In sociology and anthropology, the choice of research methods often predetermines the quality of the research outcomes. This paper discusses the most common research methods in sociology and cultural anthropology. The paper includes a brief description and evaluation of the experiments and surveys in sociology and ethnographic research and surveys in cultural anthropology. The philosophy underlying ethnographic research and its relation to the fundamental principles of cultural anthropology are discussed in the paper.
Keywords: sociology, anthropology, cultural, surveys, experiments, ethnography.
Sociology and Anthropology
Researchers must be careful in their choice of the research methods – this phrase reflects one of the most serious challenges facing professionals in sociology and cultural anthropology. The choice of research methods is not an easy task, especially when the object of research is fragmented, disjointed, and disorganized. This is particularly the case of the social and cultural narratives that provide invaluable information about the sociological and cultural patterns of life. Experiments and surveys provide sociologists with remarkable research opportunities, whereas ethnography and surveys are extensively used by anthropologists. Ethnographic methods meet the needs and requirements of the anthropological science, by shifting the emphasis from participant observation to observing participation and turning the researcher into an active participant of the major cultural processes.
Researchers in sociology and cultural anthropology should be mindful of the way they choose, develop, and apply various research frameworks. In the field of sociology, experiments and surveys are among the most popular research methods. Experimentation involves “a carefully controlled artificial situation that allows researchers to isolate presumed causes and measure their effects precisely” (Brym, & Lie, 2009, p.18). In experiments, sociologists can monitor changes in behaviors and differences in how the research objects react to the hypothesized cause. However, if experimental conditions cannot be created, sociologists can use the survey method to collect primary data and measure cause-and-effect relationships. According to Brym and Lie (2009), surveys are the most common research method in sociology that enables researchers to collect primary data from a large number of respondents.

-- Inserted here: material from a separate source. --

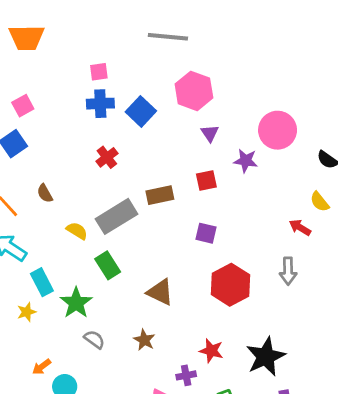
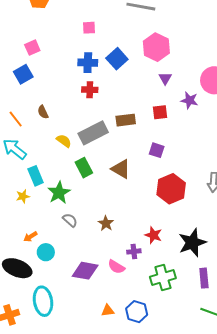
blue cross: (100, 104) -> (88, 63), moved
red cross: (107, 157) -> (90, 90), turned 35
brown triangle: (160, 292) -> (121, 169), moved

The complexity of social realities confirms the difficulty and, at times, impossibility of any artificial experiments in sociology (Schmaus, 1994). Simultaneously, the survey research is built on the philosophic principles characteristic of the entire field of sociology. Both the survey method and the science of sociology rely on the principles of positivism. It is through positivism that sociology became science (Jupp, 2006). This is why surveys represent a critical component of research in sociology.
Cultural anthropologists are also aware of the benefits offered by the surveys. Nevertheless, cultural anthropology is the science of ethnography. Ethnographic fieldwork is, probably, the most important instrument of doing research in cultural anthropology, when anthropologists collect on-site information on a society’s ideas, beliefs, traditions, and values (Haviland, Prins, McBride, & Walrath, 2010). Ethnography fits in the conditions and values of the cultural anthropology, which has a tendency to work with unstructured data and investigate a small number of cases (Atkinson, & Hammersley, 1994). Additionally, ethnography reflects a scientific shift from participant observation to observing participation, which has already become one of the most characteristic features of cultural anthropology (Tedlock, 2003). Through ethnography, the cultural anthropologist becomes an active participant of all cultural processes, whereas all events and encounters are placed into a meaningful cultural context (Tedlock, 2003). Like anthropology itself, ethnography is inherently qualitative and one of the most suitable research philosophies in the context of cultural anthropology.
Based on the methods described, it seems that sociology welcomes both qualitative and quantitative methods of data analysis, whereas cultural anthropology is a predominantly qualitative field. Most probably, it is because cultural anthropology is a complex intersection of individual autobiography and collective cultural thinking, which leaves little room for empirical, positivist analyses. Unlike experiments and surveys, ethnography enables anthropologists to cross the semantic and territorial boundaries (Tedlock, 2003). It is possible to assume that, in the nearest future, cultural anthropology will remain the field of qualitative thinking.
The choice of research methods in sociology and cultural anthropology often predetermines the quality of the study results. Surveys, experiments, and ethnographic approaches have their strengths and weaknesses. Very often, the philosophy of particular research methods reflects the fundamental philosophic principles underlying the target discipline. For example, ethnography remains the central instrument of research in cultural anthropology. While sociology allows for the use of both qualitative and quantitative methods, cultural anthropology favors mainly the use of the qualitative research tools. This, however, does not mean that the study of cultural anthropology and quantitative methods of research are incompatible. Nevertheless, it is possible to assume that, in the nearest future, cultural anthropology will remain a predominantly qualitative field of inquiry.